Berdasarkan pasal 33 UUD 1945 tersebut, GBHN menggariskan bahwa pembangunan
di bidang ekonomi yang di dasarkan kepada Demokrasi Ekonomi menentukan bahwa
masyarakat harus memegang peranan aktif dalam kegiatan pembangunan. Sedangkan
Pemerintah berkewajiban memberikan pengarahan dan bimbingan terhadap pertumbuhan
ekonomi serta menciptakan iklim yang sehat bagi perkembangan dunia usaha. Sebaliknya
dunia usaha perlu memberikan tangggapan terhadap pengarahan dan bimbingan serta
penciptaan iklim tersebut dengan sigiat-giatnya yang nyata. Demokrasi ekonomi sebagai
dasar pelaksanaan pembangunan memiliki ciri-ciri positif yang perlu terus menerus dipupuk
dan dan di kembangkan.
▬▬▬▬▬▬
» **PETUNJUK LATIHAN**:
[A] Ringkaslah teks bacaan di atas dalam dua kalimat.
[B] Jawablah pertanyaan berikut berdasarkan teks bacaan di atas.
(i) Siapa yang harus memegang peranan aktif dalam kegiatan pembangunan?
(ii) Apa saja kewajiban Pemerintah?
(iii) Apa yang perlu terus-menerus dilakukan terhadap ciri-ciri positif Demokrasi Ekonomi?

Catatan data
▬▬▬▬▬▬
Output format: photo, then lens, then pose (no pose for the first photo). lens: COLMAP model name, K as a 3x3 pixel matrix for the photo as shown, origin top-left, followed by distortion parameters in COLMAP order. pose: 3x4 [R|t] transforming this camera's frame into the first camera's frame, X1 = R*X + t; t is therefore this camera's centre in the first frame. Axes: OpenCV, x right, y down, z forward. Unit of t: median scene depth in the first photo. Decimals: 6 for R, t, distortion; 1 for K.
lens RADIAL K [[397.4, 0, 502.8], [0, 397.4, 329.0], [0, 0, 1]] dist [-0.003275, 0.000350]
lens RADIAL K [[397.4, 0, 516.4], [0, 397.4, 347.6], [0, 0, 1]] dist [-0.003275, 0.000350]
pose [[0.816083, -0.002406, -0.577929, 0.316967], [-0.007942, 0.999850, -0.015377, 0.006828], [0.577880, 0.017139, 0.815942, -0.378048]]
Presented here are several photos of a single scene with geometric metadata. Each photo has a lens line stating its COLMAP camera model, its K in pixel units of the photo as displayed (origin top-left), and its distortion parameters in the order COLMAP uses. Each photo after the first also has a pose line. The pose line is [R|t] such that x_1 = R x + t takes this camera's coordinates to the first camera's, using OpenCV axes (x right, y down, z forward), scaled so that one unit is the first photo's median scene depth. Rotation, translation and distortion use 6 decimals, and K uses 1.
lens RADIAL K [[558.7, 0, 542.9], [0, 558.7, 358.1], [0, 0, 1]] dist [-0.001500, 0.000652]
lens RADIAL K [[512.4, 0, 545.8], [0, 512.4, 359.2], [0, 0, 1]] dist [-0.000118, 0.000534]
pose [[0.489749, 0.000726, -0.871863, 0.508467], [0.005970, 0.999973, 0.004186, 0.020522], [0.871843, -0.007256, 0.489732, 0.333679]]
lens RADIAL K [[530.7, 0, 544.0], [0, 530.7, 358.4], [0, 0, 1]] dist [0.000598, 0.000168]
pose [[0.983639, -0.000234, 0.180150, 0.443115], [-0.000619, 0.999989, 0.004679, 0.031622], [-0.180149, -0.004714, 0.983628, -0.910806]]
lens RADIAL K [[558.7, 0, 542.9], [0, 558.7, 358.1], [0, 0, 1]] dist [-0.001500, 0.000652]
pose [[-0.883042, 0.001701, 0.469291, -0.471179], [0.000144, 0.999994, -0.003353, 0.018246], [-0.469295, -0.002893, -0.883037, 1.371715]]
▬▬▬▬▬▬
» **KUNCI JAWABAN**:
[A] Berdasarkan Pasal 33 UUD 1945, GBHN menggariskan bahwa pembangunan ekonomi yang berlandaskan Demokrasi Ekonomi menuntut masyarakat memegang peranan aktif, sedangkan Pemerintah berkewajiban memberikan pengarahan dan bimbingan serta menciptakan iklim yang sehat bagi perkembangan dunia usaha. Dunia usaha perlu menanggapi hal tersebut dengan kegiatan yang nyata, dan Demokrasi Ekonomi sebagai dasar pembangunan memiliki ciri-ciri positif yang perlu terus-menerus dipupuk dan dikembangkan.

[B]
(i) Masyarakat.
(ii) Memberikan pengarahan dan bimbingan terhadap pertumbuhan ekonomi serta menciptakan iklim yang sehat bagi perkembangan dunia usaha.
(iii) Ciri-ciri positif itu perlu terus-menerus dipupuk dan dikembangkan.